What the exercise asks ▸
Every line from the one containing "prix, mais aussi" to the one containing "à dire qu’elle" in the records below, both included, must be set down exactly, and no other line.

** Dataset records follows **

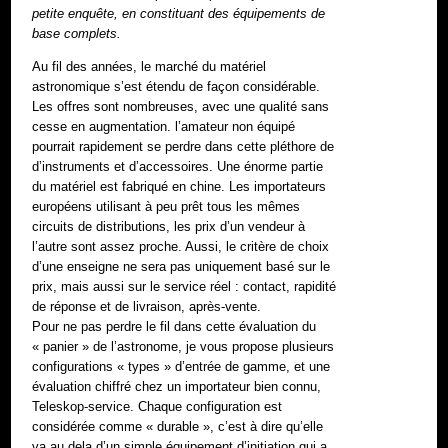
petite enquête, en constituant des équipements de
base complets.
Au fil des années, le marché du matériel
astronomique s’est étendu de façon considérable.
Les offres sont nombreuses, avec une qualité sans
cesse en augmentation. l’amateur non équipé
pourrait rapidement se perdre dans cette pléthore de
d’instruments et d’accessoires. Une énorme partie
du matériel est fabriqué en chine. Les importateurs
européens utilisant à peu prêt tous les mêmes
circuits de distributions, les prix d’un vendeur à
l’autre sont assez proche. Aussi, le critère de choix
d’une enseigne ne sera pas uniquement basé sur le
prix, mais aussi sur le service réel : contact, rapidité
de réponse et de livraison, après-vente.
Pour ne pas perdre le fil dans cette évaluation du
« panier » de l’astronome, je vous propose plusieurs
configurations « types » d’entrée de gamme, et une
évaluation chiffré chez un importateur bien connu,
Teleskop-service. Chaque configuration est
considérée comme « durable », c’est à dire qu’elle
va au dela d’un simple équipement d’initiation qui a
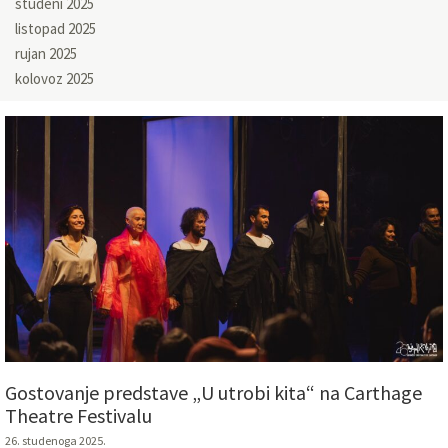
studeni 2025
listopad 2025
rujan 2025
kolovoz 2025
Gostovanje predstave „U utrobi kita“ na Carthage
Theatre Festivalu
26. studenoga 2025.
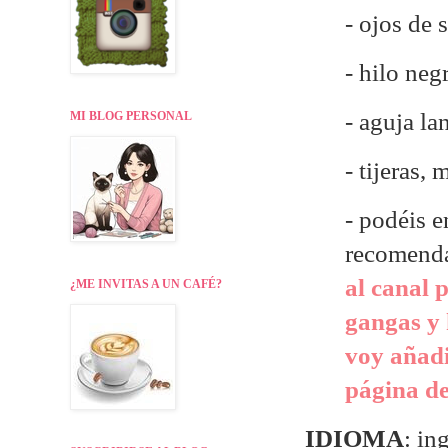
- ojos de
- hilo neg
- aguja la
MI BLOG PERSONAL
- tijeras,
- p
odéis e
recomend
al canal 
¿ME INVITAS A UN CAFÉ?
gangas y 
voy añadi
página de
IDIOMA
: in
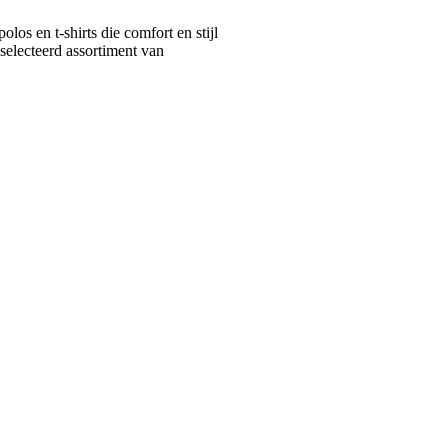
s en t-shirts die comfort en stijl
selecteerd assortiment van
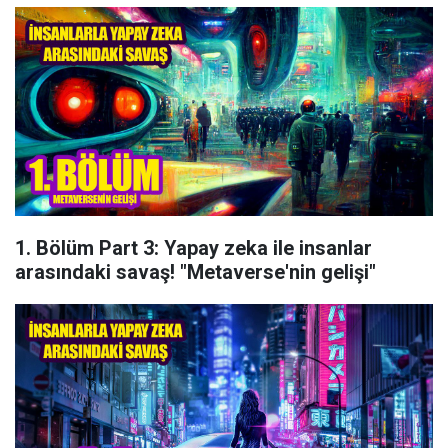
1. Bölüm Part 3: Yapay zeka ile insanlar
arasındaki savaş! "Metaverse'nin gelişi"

** End of Dataset records **
** Dataset records follows **

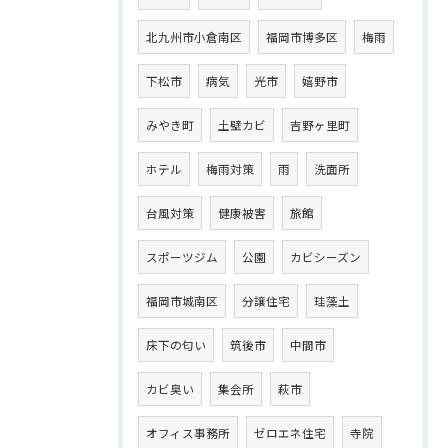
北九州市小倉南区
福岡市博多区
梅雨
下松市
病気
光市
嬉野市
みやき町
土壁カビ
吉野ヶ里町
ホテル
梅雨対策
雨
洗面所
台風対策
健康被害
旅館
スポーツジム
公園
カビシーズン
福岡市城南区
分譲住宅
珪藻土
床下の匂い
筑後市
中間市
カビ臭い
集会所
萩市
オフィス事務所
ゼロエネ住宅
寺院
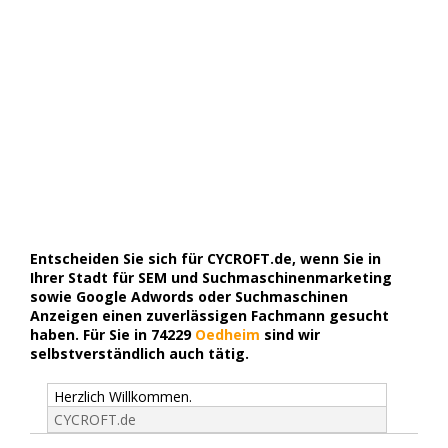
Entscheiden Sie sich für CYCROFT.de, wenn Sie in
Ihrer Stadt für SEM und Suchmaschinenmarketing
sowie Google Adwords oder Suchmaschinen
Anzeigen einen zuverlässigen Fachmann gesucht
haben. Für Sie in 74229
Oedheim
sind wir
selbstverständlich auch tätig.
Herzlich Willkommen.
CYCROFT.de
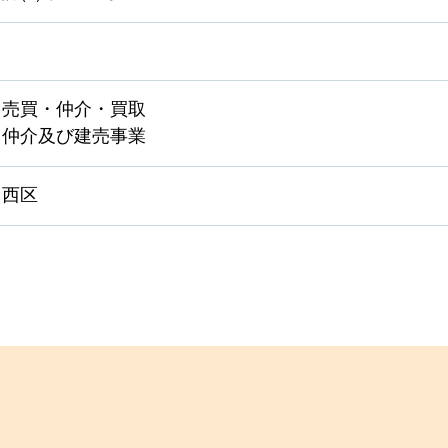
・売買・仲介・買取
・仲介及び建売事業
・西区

** End of Dataset records **
** Dataset records follows **

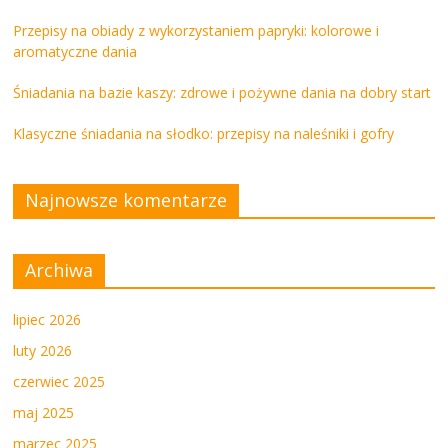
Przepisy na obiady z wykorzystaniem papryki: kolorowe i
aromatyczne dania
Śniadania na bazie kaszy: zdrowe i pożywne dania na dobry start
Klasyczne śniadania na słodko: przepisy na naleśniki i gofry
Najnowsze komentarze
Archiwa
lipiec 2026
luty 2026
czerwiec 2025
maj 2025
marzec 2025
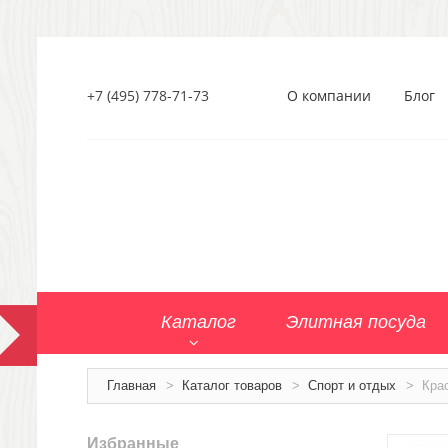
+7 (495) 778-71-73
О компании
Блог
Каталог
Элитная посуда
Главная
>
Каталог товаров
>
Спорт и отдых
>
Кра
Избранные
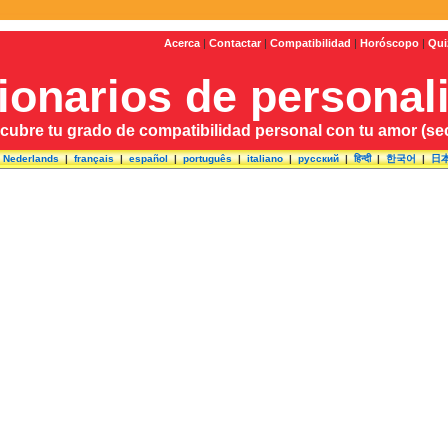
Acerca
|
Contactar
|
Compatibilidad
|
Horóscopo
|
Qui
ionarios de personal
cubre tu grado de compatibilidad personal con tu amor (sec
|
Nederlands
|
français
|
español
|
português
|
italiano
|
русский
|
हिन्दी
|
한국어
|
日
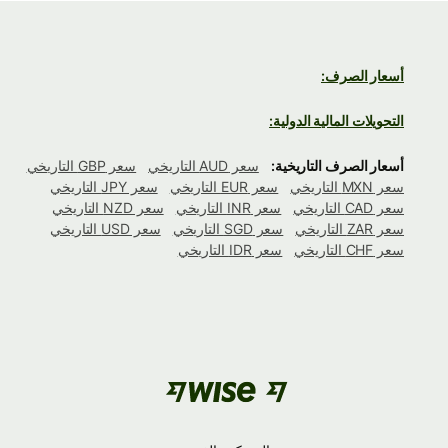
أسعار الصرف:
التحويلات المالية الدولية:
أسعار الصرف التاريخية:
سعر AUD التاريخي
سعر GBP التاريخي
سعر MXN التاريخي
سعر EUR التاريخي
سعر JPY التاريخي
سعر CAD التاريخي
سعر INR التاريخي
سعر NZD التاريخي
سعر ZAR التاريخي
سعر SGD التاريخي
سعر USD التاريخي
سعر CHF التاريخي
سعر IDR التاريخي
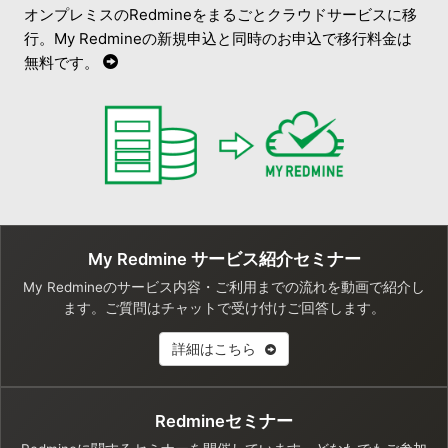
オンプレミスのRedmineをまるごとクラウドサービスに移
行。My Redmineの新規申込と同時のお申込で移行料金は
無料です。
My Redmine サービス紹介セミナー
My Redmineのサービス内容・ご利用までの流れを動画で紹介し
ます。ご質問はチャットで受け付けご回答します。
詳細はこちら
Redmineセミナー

** End of Dataset records **

Exercise response ▸
prix, mais aussi sur le service réel : contact, rapidité
de réponse et de livraison, après-vente.
Pour ne pas perdre le fil dans cette évaluation du
« panier » de l’astronome, je vous propose plusieurs
configurations « types » d’entrée de gamme, et une
évaluation chiffré chez un importateur bien connu,
Teleskop-service. Chaque configuration est
considérée comme « durable », c’est à dire qu’elle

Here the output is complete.